## Work task
An exact, picture-free copy of the listing is required.

## Exercise data
------------------------------

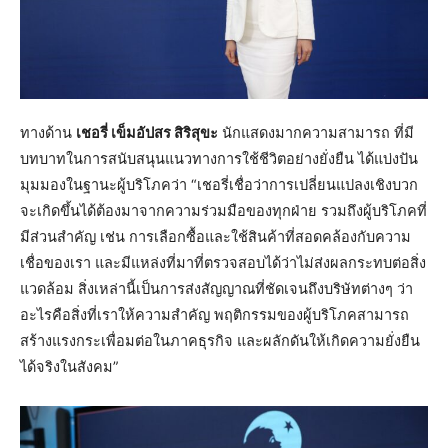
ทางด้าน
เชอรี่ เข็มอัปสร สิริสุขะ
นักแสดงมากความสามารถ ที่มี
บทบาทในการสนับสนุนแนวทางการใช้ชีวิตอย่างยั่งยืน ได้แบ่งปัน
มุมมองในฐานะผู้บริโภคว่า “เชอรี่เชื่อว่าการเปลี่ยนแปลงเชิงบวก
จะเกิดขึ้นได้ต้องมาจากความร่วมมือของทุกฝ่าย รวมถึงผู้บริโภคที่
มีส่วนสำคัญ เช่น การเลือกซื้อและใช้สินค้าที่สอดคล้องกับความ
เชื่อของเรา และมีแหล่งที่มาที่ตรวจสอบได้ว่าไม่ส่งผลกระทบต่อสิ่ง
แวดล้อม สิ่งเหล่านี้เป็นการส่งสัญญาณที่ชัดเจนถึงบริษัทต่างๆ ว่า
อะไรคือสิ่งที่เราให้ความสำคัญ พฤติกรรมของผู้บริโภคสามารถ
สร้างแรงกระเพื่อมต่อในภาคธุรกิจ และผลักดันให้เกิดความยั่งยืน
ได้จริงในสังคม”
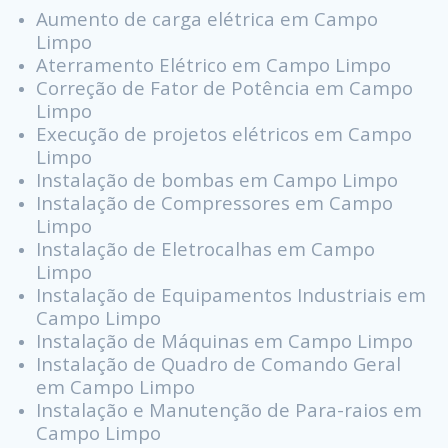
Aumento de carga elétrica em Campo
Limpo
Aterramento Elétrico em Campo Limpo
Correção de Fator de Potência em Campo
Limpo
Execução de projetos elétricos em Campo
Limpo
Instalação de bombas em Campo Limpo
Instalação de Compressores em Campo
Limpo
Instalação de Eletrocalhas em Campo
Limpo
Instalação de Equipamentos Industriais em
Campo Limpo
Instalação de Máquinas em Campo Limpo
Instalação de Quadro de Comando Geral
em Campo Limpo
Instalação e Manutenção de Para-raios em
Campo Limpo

------------------------------

## Reply
ทางด้าน
เชอรี่ เข็มอัปสร สิริสุขะ
นักแสดงมากความสามารถ ที่มี
บทบาทในการสนับสนุนแนวทางการใช้ชีวิตอย่างยั่งยืน ได้แบ่งปัน
มุมมองในฐานะผู้บริโภคว่า “เชอรี่เชื่อว่าการเปลี่ยนแปลงเชิงบวก
จะเกิดขึ้นได้ต้องมาจากความร่วมมือของทุกฝ่าย รวมถึงผู้บริโภคที่
มีส่วนสำคัญ เช่น การเลือกซื้อและใช้สินค้าที่สอดคล้องกับความ
เชื่อของเรา และมีแหล่งที่มาที่ตรวจสอบได้ว่าไม่ส่งผลกระทบต่อสิ่ง
แวดล้อม สิ่งเหล่านี้เป็นการส่งสัญญาณที่ชัดเจนถึงบริษัทต่างๆ ว่า
อะไรคือสิ่งที่เราให้ความสำคัญ พฤติกรรมของผู้บริโภคสามารถ
สร้างแรงกระเพื่อมต่อในภาคธุรกิจ และผลักดันให้เกิดความยั่งยืน
ได้จริงในสังคม”
Aumento de carga elétrica em Campo
Limpo
Aterramento Elétrico em Campo Limpo
Correção de Fator de Potência em Campo
Limpo
Execução de projetos elétricos em Campo
Limpo
Instalação de bombas em Campo Limpo
Instalação de Compressores em Campo
Limpo
Instalação de Eletrocalhas em Campo
Limpo
Instalação de Equipamentos Industriais em
Campo Limpo
Instalação de Máquinas em Campo Limpo
Instalação de Quadro de Comando Geral
em Campo Limpo
Instalação e Manutenção de Para-raios em
Campo Limpo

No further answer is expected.